* [READING PASSAGE]
────
You will normally need a visa. When going to the more exotic countries, the visa might be organized when you get there, but usually you have to get it in Australia. Give yourself at least a month to get it, to save yourself stress. Usually by paying more you can get a visa done more quickly, but getting it done early saves you $ and stress.
Delegation members are encouraged to fund raise for themselves. When doing so please make it clear for whom the fundraising is being done.
E.g. ‘Minnie-Mouse’ of Canberra is fundraising to cover expenses to go to the World Youth. Do not imply you are fund raising for the “Australian Team”.
If planning to approach a corporate sponsor, please check first with the management committee to ensure you are not both approaching the same organisation.
Some easy fund raisers:
- running the canteen at a chess tournament
- running a lightning or rapid junior tournament &ndash can easily bring in $500 to $1,000 particularly if you get a free venue at a school.
────
* [AVAILABLE DATA]
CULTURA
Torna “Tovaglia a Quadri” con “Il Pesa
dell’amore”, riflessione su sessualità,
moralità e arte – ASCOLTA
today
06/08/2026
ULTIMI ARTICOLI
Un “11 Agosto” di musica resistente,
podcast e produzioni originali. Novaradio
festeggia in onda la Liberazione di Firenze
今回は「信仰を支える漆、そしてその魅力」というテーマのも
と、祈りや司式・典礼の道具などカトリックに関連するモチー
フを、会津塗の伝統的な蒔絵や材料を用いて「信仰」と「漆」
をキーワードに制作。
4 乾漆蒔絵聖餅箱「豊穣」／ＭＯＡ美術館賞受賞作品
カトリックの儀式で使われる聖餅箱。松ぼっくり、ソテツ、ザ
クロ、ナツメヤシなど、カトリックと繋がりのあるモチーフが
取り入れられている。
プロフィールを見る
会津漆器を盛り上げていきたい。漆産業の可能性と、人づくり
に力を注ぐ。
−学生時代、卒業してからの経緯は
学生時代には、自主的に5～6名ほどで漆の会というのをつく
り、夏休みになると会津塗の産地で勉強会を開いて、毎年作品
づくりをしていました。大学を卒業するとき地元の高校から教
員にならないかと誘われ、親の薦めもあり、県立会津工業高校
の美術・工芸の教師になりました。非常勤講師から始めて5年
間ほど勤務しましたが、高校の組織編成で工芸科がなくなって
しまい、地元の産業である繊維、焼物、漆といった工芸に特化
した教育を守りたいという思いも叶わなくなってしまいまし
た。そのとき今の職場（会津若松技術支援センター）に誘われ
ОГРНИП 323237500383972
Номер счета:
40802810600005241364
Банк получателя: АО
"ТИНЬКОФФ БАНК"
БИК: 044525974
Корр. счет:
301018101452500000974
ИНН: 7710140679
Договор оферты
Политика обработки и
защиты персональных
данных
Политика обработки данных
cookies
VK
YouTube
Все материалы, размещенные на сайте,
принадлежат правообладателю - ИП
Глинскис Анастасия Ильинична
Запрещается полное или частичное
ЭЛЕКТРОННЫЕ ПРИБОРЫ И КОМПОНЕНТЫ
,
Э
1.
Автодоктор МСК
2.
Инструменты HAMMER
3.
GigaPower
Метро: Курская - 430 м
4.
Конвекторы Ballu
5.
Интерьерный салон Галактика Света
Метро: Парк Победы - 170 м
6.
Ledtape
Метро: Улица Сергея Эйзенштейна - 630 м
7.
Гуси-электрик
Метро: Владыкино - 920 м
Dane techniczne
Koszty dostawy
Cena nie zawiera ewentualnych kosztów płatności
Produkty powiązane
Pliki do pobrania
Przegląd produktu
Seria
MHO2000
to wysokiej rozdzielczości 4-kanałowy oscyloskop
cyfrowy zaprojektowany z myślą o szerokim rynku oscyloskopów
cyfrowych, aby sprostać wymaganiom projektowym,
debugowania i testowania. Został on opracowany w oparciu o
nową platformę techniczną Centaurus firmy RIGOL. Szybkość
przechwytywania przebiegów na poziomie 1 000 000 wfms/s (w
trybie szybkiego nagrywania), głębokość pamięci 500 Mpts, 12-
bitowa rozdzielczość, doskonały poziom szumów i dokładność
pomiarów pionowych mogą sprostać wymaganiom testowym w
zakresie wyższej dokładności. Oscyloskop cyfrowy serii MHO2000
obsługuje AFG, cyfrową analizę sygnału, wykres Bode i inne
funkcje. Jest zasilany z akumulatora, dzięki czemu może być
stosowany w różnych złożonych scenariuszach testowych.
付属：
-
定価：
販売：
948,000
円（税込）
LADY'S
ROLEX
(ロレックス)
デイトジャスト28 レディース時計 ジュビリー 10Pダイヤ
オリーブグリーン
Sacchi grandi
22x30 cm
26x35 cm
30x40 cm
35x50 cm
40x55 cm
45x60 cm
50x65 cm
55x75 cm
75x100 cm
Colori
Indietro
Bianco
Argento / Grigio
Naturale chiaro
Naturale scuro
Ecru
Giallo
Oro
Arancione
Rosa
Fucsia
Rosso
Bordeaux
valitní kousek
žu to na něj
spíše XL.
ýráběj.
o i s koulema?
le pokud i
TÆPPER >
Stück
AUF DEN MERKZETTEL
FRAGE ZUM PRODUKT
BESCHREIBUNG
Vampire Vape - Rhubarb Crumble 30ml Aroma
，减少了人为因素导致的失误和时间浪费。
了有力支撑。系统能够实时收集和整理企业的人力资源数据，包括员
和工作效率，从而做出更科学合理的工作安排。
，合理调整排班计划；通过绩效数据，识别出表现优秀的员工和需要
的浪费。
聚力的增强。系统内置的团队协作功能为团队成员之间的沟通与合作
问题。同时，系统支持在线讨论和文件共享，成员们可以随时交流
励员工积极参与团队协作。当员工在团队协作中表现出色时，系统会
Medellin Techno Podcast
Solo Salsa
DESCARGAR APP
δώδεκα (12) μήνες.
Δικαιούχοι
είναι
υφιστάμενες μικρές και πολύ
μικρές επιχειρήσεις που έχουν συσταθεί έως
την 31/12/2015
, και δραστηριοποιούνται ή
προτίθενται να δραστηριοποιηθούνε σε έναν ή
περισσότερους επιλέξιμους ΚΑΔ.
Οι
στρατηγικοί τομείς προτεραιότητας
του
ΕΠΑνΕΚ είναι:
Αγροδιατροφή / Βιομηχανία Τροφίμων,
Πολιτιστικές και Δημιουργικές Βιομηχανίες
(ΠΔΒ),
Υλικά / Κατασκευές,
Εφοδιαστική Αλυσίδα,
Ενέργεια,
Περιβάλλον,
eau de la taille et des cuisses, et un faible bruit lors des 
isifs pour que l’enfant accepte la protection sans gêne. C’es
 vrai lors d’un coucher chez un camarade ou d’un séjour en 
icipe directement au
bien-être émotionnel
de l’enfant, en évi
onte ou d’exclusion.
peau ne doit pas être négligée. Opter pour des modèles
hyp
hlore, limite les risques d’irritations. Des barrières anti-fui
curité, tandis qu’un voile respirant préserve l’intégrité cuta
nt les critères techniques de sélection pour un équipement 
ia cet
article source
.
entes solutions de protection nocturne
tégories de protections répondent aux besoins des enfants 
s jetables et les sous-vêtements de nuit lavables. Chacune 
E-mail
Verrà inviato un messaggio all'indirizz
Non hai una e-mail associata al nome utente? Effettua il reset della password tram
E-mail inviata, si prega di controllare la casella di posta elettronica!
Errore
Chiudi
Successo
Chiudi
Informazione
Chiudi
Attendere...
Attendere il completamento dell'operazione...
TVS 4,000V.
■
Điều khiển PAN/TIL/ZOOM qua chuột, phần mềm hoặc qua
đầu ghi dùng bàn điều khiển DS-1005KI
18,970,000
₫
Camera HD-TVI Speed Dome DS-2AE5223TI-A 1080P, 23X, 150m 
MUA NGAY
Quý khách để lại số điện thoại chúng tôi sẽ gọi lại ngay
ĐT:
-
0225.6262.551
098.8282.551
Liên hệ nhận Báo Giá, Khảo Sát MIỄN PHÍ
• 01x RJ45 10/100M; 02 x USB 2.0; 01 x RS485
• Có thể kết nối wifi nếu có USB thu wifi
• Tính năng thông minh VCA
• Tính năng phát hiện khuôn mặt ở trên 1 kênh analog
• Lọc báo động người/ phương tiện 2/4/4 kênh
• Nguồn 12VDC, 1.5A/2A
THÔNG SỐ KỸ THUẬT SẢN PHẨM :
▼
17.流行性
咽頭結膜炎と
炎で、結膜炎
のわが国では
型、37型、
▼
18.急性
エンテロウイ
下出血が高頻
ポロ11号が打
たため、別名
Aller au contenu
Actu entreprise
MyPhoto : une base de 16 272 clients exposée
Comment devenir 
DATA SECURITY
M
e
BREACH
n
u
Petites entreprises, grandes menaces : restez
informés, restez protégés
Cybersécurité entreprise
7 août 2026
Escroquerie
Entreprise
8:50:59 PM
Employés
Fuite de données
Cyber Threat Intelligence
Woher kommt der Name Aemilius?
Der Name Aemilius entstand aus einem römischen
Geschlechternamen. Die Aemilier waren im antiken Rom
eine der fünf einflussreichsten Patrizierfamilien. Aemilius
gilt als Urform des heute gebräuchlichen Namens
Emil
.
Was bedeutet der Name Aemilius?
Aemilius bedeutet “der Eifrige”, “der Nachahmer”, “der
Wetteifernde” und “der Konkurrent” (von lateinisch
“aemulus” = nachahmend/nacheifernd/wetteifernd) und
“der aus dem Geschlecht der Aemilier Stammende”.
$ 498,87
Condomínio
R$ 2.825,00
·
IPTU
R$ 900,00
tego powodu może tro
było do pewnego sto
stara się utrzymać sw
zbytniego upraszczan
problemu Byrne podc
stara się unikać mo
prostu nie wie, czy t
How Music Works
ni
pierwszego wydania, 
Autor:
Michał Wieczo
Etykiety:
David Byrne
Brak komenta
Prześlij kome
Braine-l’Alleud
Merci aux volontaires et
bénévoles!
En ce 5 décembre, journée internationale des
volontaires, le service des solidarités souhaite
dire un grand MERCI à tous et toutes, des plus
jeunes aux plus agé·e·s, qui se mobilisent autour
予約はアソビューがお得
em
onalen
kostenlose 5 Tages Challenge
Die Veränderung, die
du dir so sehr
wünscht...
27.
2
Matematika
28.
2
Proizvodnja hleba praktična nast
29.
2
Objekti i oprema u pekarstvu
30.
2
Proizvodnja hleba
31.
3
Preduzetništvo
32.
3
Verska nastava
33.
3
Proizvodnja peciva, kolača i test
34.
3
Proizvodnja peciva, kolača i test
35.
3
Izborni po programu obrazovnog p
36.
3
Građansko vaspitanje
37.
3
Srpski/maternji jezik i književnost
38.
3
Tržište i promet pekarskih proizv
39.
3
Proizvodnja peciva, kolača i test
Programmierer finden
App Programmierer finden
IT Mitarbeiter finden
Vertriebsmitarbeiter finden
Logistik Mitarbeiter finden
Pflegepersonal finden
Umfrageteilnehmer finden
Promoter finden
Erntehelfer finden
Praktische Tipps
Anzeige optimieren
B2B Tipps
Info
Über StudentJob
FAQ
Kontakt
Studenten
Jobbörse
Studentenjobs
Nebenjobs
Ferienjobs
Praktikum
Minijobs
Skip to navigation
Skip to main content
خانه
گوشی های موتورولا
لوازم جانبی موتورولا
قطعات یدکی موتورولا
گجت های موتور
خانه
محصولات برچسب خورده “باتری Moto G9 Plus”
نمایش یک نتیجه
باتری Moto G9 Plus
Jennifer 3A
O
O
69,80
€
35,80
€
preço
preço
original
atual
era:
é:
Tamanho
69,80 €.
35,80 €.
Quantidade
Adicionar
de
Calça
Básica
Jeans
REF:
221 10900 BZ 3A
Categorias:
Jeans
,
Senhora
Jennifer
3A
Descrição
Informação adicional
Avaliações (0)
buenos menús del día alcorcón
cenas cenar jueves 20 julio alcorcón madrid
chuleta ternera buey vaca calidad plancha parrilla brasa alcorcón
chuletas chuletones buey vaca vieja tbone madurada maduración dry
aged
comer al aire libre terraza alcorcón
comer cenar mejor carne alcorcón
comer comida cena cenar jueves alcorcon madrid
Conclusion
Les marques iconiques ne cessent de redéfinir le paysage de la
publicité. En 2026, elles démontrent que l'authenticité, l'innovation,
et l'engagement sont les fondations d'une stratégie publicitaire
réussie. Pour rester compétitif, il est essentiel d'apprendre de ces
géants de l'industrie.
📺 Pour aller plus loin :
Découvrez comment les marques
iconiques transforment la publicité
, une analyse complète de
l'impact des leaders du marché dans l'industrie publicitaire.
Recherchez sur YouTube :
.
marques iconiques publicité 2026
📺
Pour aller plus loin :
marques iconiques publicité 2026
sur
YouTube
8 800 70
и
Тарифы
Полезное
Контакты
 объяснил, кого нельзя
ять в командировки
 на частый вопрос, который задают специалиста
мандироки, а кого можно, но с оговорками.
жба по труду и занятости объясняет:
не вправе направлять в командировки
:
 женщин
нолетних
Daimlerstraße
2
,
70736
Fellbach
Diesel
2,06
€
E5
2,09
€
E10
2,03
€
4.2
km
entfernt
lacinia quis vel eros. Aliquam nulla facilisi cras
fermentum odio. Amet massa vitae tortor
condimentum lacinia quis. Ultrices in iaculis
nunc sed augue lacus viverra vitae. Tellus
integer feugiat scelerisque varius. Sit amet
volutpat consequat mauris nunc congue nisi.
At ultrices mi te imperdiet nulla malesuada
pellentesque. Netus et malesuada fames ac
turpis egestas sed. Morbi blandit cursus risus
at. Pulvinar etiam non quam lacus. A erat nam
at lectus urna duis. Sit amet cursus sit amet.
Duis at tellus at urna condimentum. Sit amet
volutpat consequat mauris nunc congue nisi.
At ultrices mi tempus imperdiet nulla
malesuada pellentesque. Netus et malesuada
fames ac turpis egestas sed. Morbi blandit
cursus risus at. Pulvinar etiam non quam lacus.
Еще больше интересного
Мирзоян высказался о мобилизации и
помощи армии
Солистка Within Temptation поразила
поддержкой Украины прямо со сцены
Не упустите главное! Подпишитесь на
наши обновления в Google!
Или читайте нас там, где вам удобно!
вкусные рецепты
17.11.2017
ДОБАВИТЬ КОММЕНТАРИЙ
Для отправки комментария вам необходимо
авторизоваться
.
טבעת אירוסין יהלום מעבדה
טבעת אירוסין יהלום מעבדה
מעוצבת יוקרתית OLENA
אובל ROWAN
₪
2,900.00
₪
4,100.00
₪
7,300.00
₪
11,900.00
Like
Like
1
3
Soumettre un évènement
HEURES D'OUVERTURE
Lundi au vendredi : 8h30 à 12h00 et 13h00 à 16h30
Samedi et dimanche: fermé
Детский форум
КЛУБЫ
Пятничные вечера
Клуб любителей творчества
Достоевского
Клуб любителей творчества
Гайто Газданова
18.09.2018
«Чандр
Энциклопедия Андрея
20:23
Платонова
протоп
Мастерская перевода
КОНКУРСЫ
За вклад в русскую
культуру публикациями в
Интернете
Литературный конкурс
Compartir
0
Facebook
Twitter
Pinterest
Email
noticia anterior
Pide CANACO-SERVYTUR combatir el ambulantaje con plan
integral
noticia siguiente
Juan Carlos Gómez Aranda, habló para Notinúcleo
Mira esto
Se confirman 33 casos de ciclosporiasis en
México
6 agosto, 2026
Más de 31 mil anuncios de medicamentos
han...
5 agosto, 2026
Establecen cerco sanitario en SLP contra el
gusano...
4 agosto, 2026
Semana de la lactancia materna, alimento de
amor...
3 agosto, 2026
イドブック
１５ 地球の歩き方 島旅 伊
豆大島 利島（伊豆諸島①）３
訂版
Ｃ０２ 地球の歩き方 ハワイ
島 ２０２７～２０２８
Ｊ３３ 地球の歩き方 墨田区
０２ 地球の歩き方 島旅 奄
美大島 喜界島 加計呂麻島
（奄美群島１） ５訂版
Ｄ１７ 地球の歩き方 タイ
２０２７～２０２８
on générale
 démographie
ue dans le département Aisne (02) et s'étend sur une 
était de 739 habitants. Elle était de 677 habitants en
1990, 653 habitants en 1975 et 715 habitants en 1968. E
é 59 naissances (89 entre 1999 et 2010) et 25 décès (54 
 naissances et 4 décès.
────
* [COMPLETE THE FOLLOWING]
A. Copy out the entries word for word, starting at their first line and ending with the line that contains "4 乾漆蒔絵聖餅箱「豊穣」／ＭＯＡ美術館賞受賞作品".
B. Continue the advice on visas and fundraising from the point where it stops.

* [YOUR WRITTEN ANSWERS]
A.
CULTURA
Torna “Tovaglia a Quadri” con “Il Pesa
dell’amore”, riflessione su sessualità,
moralità e arte – ASCOLTA
today
06/08/2026
ULTIMI ARTICOLI
Un “11 Agosto” di musica resistente,
podcast e produzioni originali. Novaradio
festeggia in onda la Liberazione di Firenze
今回は「信仰を支える漆、そしてその魅力」というテーマのも
と、祈りや司式・典礼の道具などカトリックに関連するモチー
フを、会津塗の伝統的な蒔絵や材料を用いて「信仰」と「漆」
をキーワードに制作。
4 乾漆蒔絵聖餅箱「豊穣」／ＭＯＡ美術館賞受賞作品

B.
- Chocolate drive – very popular and does bring in a lot quite easily. Sell at work, schools and chess tournaments
At one point all children exchanged little gifts at the World Youth. With the growth in size, it has become less common. However you will find, especially in the younger categories, that gifts are exchanged.
They can be quite simple and inexpensive:
- a postcard
- a little clip-on Koala
- a pin or badge
- some tourist information about Australia
If you have a bit more money or access to sponsorship, there are some cute toys available – beanie koalas or kangaroos, a platypus, kookaburra or boomerangs.
It is voluntary, but a nice gesture to exchange a small gift with your opponents.